Me: *holding maracas* Wait, THAT’S why you asked me in here?!
Whenever my “advanced placement” tween gets too brain cocky I like to remind her that I’ve had to pull a jellybean out of her nostril not once, not twice, but 3 times
“We’re promoting you to Anchor”
Reporters: 🙂
Sailors: 🙁
signs you’re dating an angel:
– skin made of smooth marble
– thousands of eyes that emit lasers
– wings violently displace tons of air
– 13,000 trumpets constantly
– peaceful sense of impending doom
– giant chalice overflowing with acid
– texts you good morning
[doctor’s office]
ME: I’m here for my test results
[the vulture perched above his desk shuffles impatiently]
DR: I have some bad news…
my ex: sometimes I forget why we ever broke up
me: when you do that sigh thing I can hear your nose hair
Just so we’re all clear, the plural of Roomba is Roombae
Receptionist quietly into phone: Security? Yeah. He’s back
*extreme announcer voice* Next up on Jesus The Real Truth: Was it crucifact or crucifiction
“It’s pronounced poor-shah, not por-shh.”
“Ok, got it doo-shah.”
All I’m saying is you’ll never find cheese in a recipe for disaster.
“I see you’ve been eating whatever you want and not exercising.” -Clothes
A great way to get a cw to stop talking to you permanently is to start clipping your toenails in the middle of their story
worst time to be eaten by wolves is obviously the full moon. usually when something bites you, you can at least say “that sucked, but i know what did it. heres the situation.” full moon wolf bite? you’ve gotta be wondering “this could’ve been a guy named derek.” humiliating.
jeff bezos: i don’t like it when people say i look like an alien
therapist: well you did exploit earth’s resources
bezos: so that i can build my spaceship
therapist:
bezos: *licks eyeball*
*opens a bag of popcorn at your intervention*
The reason I switched from a backpack to a messenger bag is so that I look more classy and professional carrying nothing but snacks to work.
I’ve been told I look like a young Denzel Washington’s white neighbor.
Today my grocery delivery guy mistakenly bought me plantains instead of bananas.
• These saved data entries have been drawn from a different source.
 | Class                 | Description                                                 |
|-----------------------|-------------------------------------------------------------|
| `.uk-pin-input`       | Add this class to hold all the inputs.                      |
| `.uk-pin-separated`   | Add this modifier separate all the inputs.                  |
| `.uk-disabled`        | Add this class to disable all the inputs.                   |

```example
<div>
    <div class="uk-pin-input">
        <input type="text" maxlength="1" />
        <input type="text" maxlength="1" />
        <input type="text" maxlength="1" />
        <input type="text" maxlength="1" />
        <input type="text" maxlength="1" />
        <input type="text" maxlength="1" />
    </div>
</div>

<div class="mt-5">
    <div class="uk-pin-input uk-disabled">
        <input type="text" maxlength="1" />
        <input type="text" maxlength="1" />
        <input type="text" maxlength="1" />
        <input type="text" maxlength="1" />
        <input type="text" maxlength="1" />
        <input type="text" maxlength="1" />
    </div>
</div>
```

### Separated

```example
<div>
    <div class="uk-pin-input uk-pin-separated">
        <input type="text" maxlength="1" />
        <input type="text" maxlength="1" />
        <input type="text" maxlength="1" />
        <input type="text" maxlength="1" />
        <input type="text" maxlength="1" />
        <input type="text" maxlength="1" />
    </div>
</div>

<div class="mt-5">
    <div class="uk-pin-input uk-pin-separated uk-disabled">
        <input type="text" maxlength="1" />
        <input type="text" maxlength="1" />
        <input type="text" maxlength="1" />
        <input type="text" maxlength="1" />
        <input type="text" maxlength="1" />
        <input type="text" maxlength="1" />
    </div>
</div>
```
After arduously explaining to him the difference between the two, we laughed to ourselves. A delicious faux pas and a classic mixup.
Anyway he’s dead now.
my whole life consists of people asking me if i’ve seen this movie and me telling them no i haven’t seen that movie and then them telling me i should see that movie and then me telling them i’ll add it to the list but there is no list and i won’t watch that movie
You know who DOES see something wrong with a little bump n’ grind?
Trevor in human resources.
Someone threw a bottle of Omega 3 pills at me.
Luckily the injuries were only super fish oil.